Archive for February, 2011

7 Ways to Give Your BI Some Guts

February 2, 2011

The power of business intelligence lies in its ability to provide users with the right data, in the right format, from the right sources, with the right integrity

Over the years, I have noticed that despite advancements in business intelligence (BI) technologies, as well as organizations’ ability to implement solutions in faster timeframes, the amount of time consumed in accessing and preparing the data still represents a significant portion of the effort. With the list of systems that collect and provide data growing by the day, the need for a solution that effectively provides the integration to access data sources is critical.

In other words, integration is the guts of any BI solution, and it should be built into the heart and soul of the solution if you are to get the most out of your data. A BI tool with a solid integration strategy can make the difference between the success and failure of your BI initiative and can have a huge impact on your business. At the end of the day, irrespective of the sexiness of the front-end dashboard, if the data being presented is unreliable or not available in a timely manner, then the solution is a failure.

In order to understand your requirements and the best solution for integrating desperate data sources into your BI solution, you must take a journey with your data elements. You need to understand how that pretty chart on your dashboard is created from the source data.

What pieces of information had to come together in order to calculate that one data point that you are seeing? Where did the originating pieces of data come from? What modifications were required to standardize and cleanse the data elements? What path did they have to take to get to the dashboard from the source systems? Where are the source systems located? How does that piece of information come to the source system? How often does it get there? And so on.

Once you make this journey, it will be easier to understand the power and need for an effective and solid integration strategy and solution for your BI environment.

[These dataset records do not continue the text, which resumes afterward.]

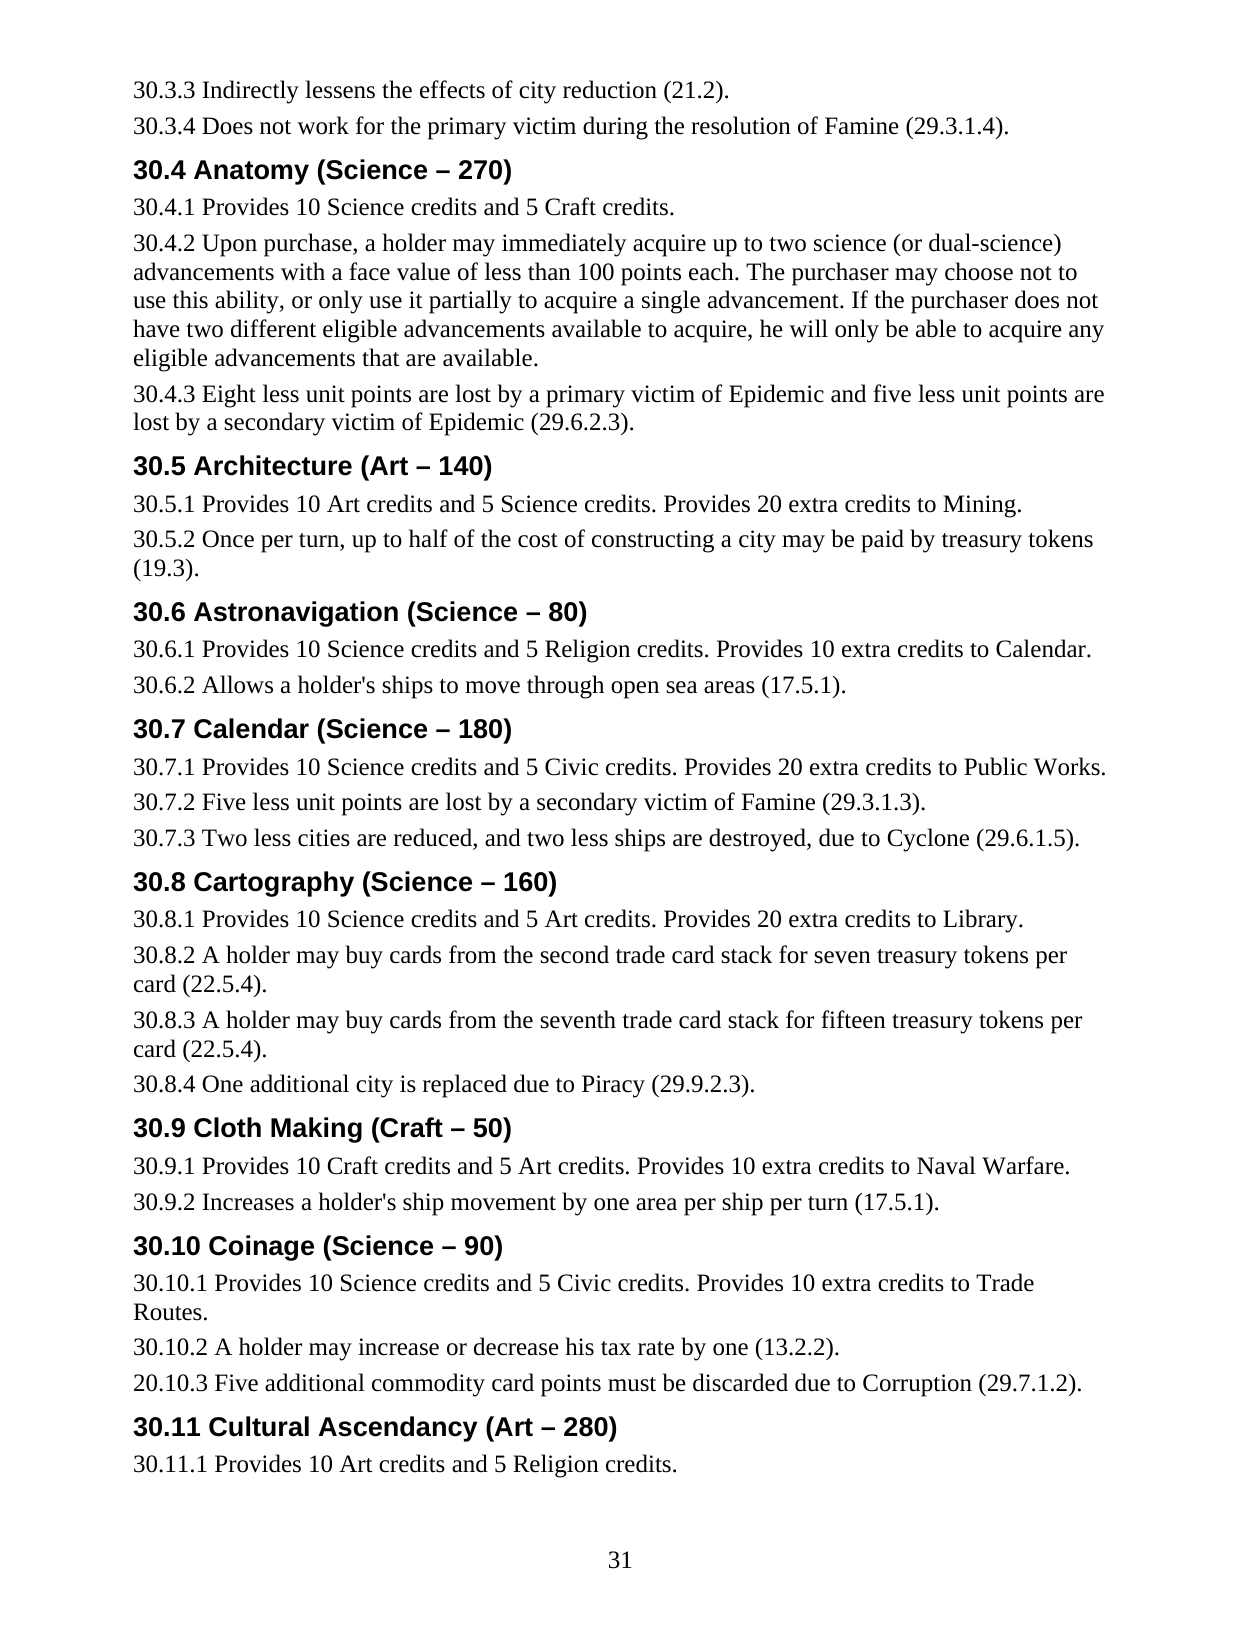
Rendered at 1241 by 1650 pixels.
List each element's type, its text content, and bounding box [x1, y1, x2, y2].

subtitle 30.9 Cloth Making (Craft – 50) [133, 1112, 1107, 1144]
text 30.7.2 Five less unit points are lost by a secondary victim of Famine (29.3.1.3). [133, 787, 1107, 816]
subtitle 30.5 Architecture (Art – 140) [133, 450, 1107, 482]
subtitle 30.7 Calendar (Science – 180) [133, 713, 1107, 744]
text 30.3.3 Indirectly lessens the effects of city reduction (21.2). [133, 75, 1107, 104]
text 30.4.3 Eight less unit points are lost by a primary victim of Epidemic and five less unit points are lost by a secondary victim of Epidemic (29.6.2.3). [133, 379, 1107, 436]
subtitle 30.10 Coinage (Science – 90) [133, 1229, 1107, 1261]
text 30.10.1 Provides 10 Science credits and 5 Civic credits. Provides 10 extra credits to Trade Routes. [133, 1268, 1107, 1325]
text 30.9.1 Provides 10 Craft credits and 5 Art credits. Provides 10 extra credits to Naval Warfare. [133, 1151, 1107, 1179]
subtitle 30.6 Astronavigation (Science – 80) [133, 596, 1107, 627]
text 30.3.4 Does not work for the primary victim during the resolution of Famine (29.3.1.4). [133, 111, 1107, 139]
text 30.9.2 Increases a holder's ship movement by one area per ship per turn (17.5.1). [133, 1187, 1107, 1215]
subtitle 30.11 Cultural Ascendancy (Art – 280) [133, 1411, 1107, 1442]
text 30.7.1 Provides 10 Science credits and 5 Civic credits. Provides 20 extra credits to Public Works. [133, 752, 1107, 780]
text 30.4.1 Provides 10 Science credits and 5 Craft credits. [133, 192, 1107, 221]
text 30.11.1 Provides 10 Art credits and 5 Religion credits. [133, 1449, 1107, 1478]
text 30.8.1 Provides 10 Science credits and 5 Art credits. Provides 20 extra credits to Library. [133, 904, 1107, 933]
text 20.10.3 Five additional commodity card points must be discarded due to Corruption (29.7.1.2). [133, 1368, 1107, 1397]
text 30.8.3 A holder may buy cards from the seventh trade card stack for fifteen treasury tokens per card (22.5.4). [133, 1005, 1107, 1062]
text 30.8.2 A holder may buy cards from the second trade card stack for seven treasury tokens per card (22.5.4). [133, 940, 1107, 998]
text 30.8.4 One additional city is replaced due to Piracy (29.9.2.3). [133, 1069, 1107, 1098]
text 30.7.3 Two less cities are reduced, and two less ships are destroyed, due to Cyclone (29.6.1.5). [133, 823, 1107, 852]
text 30.10.2 A holder may increase or decrease his tax rate by one (13.2.2). [133, 1332, 1107, 1361]
text 30.6.2 Allows a holder's ships to move through open sea areas (17.5.1). [133, 670, 1107, 699]
subtitle 30.4 Anatomy (Science – 270) [133, 154, 1107, 185]
text 30.4.2 Upon purchase, a holder may immediately acquire up to two science (or dual-science) advancements with a face value of less than 100 points each. The purchaser may choose not to use this ability, or only use it partially to acquire a single advancement. If the purchaser does not have two different eligible advancements available to acquire, he will only be able to acquire any eligible advancements that are available. [133, 228, 1107, 372]
text 30.5.1 Provides 10 Art credits and 5 Science credits. Provides 20 extra credits to Mining. [133, 489, 1107, 517]
subtitle 30.8 Cartography (Science – 160) [133, 866, 1107, 897]
text 30.5.2 Once per turn, up to half of the cost of constructing a city may be paid by treasury tokens (19.3). [133, 524, 1107, 582]
text 30.6.1 Provides 10 Science credits and 5 Religion credits. Provides 10 extra credits to Calendar. [133, 634, 1107, 663]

As you consider your options, keep these issues in mind to understand the importance of data integration in making a better BI solution:

1. Getting the whole picture of your data. BI is only as good as the data it is connected to. Without an integration tool that can connect to all of the disparate data sources within your IT infrastructure, you will only get part of the picture. How are you supposed to make solid business decisions with only half of the information?

2. Access to the most current data, fast. Organizations collect more and more data every day, and they depend on having the most current information. This is why every BI solution should include integration architecture that automatically refreshes data from up-to-the minute sources. Also, high-performance integration won’t slow down when your business has an increase in data volume. The ideal integration solution will allow you to pull data from the source systems without impacting performance for production users.

3. Ease and speed of implementation. The faster you can implement a BI solution, the faster your organization can start benefiting from it. Businesses need rapid deployments and faster ROI cycles: The days of multi-year BI initiatives are so “legacy.” Integration tools that are easy for IT to learn and use mean they can get the solution up and running faster. No year-long waits.

4. Ability to transform data. Different systems may store data differently. An integration solution should allow transformation of data that does not meet the organization’s standards in order to ensure consistency in data arriving from different sources.

5. Data mapping. Mapping of data elements to some standard or common value is crucial for integration platforms. In particular, a GUI-based application to ease data mapping and transformation logic will make it much easier to integrate with new systems and ease the data transformation process.

6. Adaptability to change. Business can change at the blink of an eye; so can your IT infrastructure. If your organization experiences a merger or acquires a new company, the integration tool behind your BI solution needs to adapt quickly so those changes don’t affect your business’s decision making.

7. Higher-quality data. If you want high-quality answers about your organization, you need high-quality data. That’s why it’s important for your integration tool to have data profiling capabilities that will meet your requirements. Some data integration vendors partner with contact verification specialists to ensure that contact data is accurate and complete.

The good news is that the growth of options for integration tools over the last few years is making integration less of a challenge. Consider that in 2008, Aberdeen Group’s business intelligence survey data showed that the top two pressures driving companies to get a grip on BI costs were a need to move beyond data-integration challenges (42 percent) and to actually deliver BI tools to end users (29 percent). Compare that to Aberdeen Group’s 2009 follow-up survey, which showed that both data integration and delivering BI to end users had gone down to 31 percent, with ease of use for non-technical users taking the top spot with 39 percent.

Integration challenges are certainly being addressed with new tools from various specialty companies, such as Pervasive, as well as built-in tools and capabilities from companies such as QlikTech and IBM Cognos. However, integration is still a top challenge for a lot of companies due to the proliferation of new cloud-based applications and the significant growth in the sheer number of available applications and data sources.